In September 2017, the Company entered into loan and equity purchase agreement with BioChar Now, LLC (“BioChar”) which provided for an initial loan of $300,000 by the Company to BioChar and a subsequent loan of up to $7.7 million made or arranged by the Company. In exchange for these loans, the Company is entitled to repayment of all loaned capital and up to a 20% equity interest in BioChar, obtained as the loans are made in proportion to the amounts the individual loans represent of the full $8 million proposed loan. The Company has no fixed commitment to fund any losses of BioChar and has no investment basis in BioChar, therefore the Company has suspended the recognition of losses under the equity method of accounting.

 

The Company made the initial $300,000 loan on September 14, 2017 which bears interest of 6% per annum and is repayable out of sales of product gross sale proceeds from BioChar’s Berthoud, Colorado facility beginning six months after receipt of the loan. If the loan is not repaid in full after 18 months, the interest rate will increase to 12%. As of December 31, 2017, the Company impaired the full amount of the $300,000 note receivable due to the absence of necessary gross profit from BioChar’s Berthoud facility to commence monthly installments are required under the note.

 

F-32

 

 

STRATEGIC ENVIRONMENTAL & ENERGY RESOURCES, INC.  

Notes to Consolidated Financial Statements

 

NOTE 23 – SUBSEQUENT EVENTS

 

On February 1, 2019, the Company entered into a short-term loan agreement and received loan proceeds of $500,000 with principal and interest due 90 days from issuance. The note requires a one-time fee in the amount of $15,000 to compensate for the first two weeks of the term and each week thereafter (weeks 3-12) a fee of $1,250 shall be due and owing accruing on the first day of the week. A fee of 50,000 shares of restricted common stock shall be issued as a penalty for each month or prorated for any two-week portion of any month the note is outstanding for months 4 through 6, and a fee of 100,000 shares of restricted common stock shall be issued to lender for each month or prorated for each two-week portion of any month the note is outstanding beginning in month 7 until paid in full. The note is secured by all of the proceeds from the net revenue from sale of any and all PelleChar products.

 

On February 1, 2019, the Company entered into an equity purchase agreement whereby a short term note of $300,000 and accrued interest of $24,000 were converted to equity in the new subsidiary, PelleChar. This note and accrued interest conversion along with previous minority interest investment in 2018 of $450,000 and additional cash investment paid in February 2019 of $226,000 comprised a total of 49% of minority interest ownership in PelleChar.
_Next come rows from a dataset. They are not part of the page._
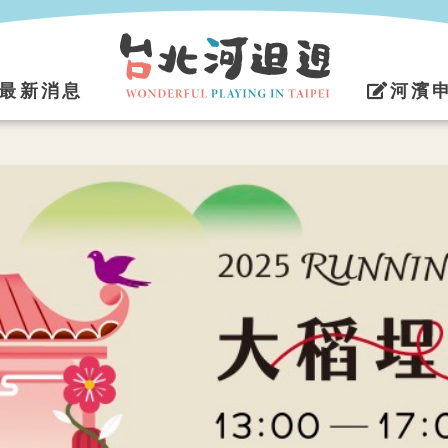
最新消息
河濱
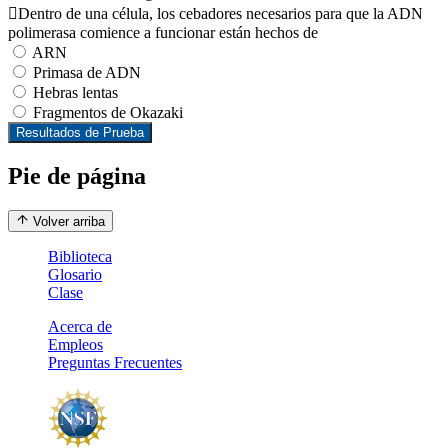
Dentro de una célula, los cebadores necesarios para que la ADN
polimerasa comience a funcionar están hechos de
ARN
Primasa de ADN
Hebras lentas
Fragmentos de Okazaki
Resultados de Prueba
Pie de página
Volver arriba
Biblioteca
Glosario
Clase
Acerca de
Empleos
Preguntas Frecuentes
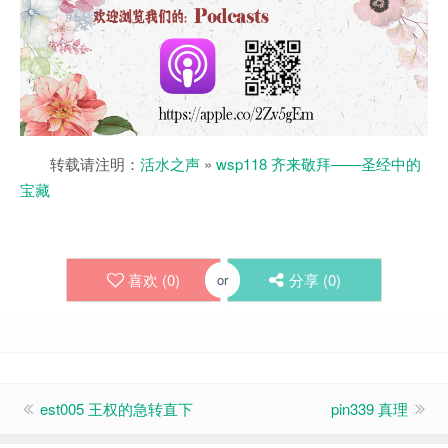
转载请注明：
活水之声
»
wsp118 齐来敬拜——圣经中的
宝藏
喜欢 (
0
)
分享 (
0
)
or
est005 王权的急转直下
pin339 真理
SEER owns 51% of this new subsidiary as of April 12, 2019.

 

On February 6, 2019, the Company entered into a new lease agreement for 3,864 square feet of corporate office space in Broomfield, Colorado. The lease will commence when the landlord delivers possession of the office space following improvements, expected to be around May 1, 2019. The lease term is seven years and four months and total lease payments required over the term are approximately $704,300. The lease required a security deposit of $40,000 in the form of a letter of credit with a bank.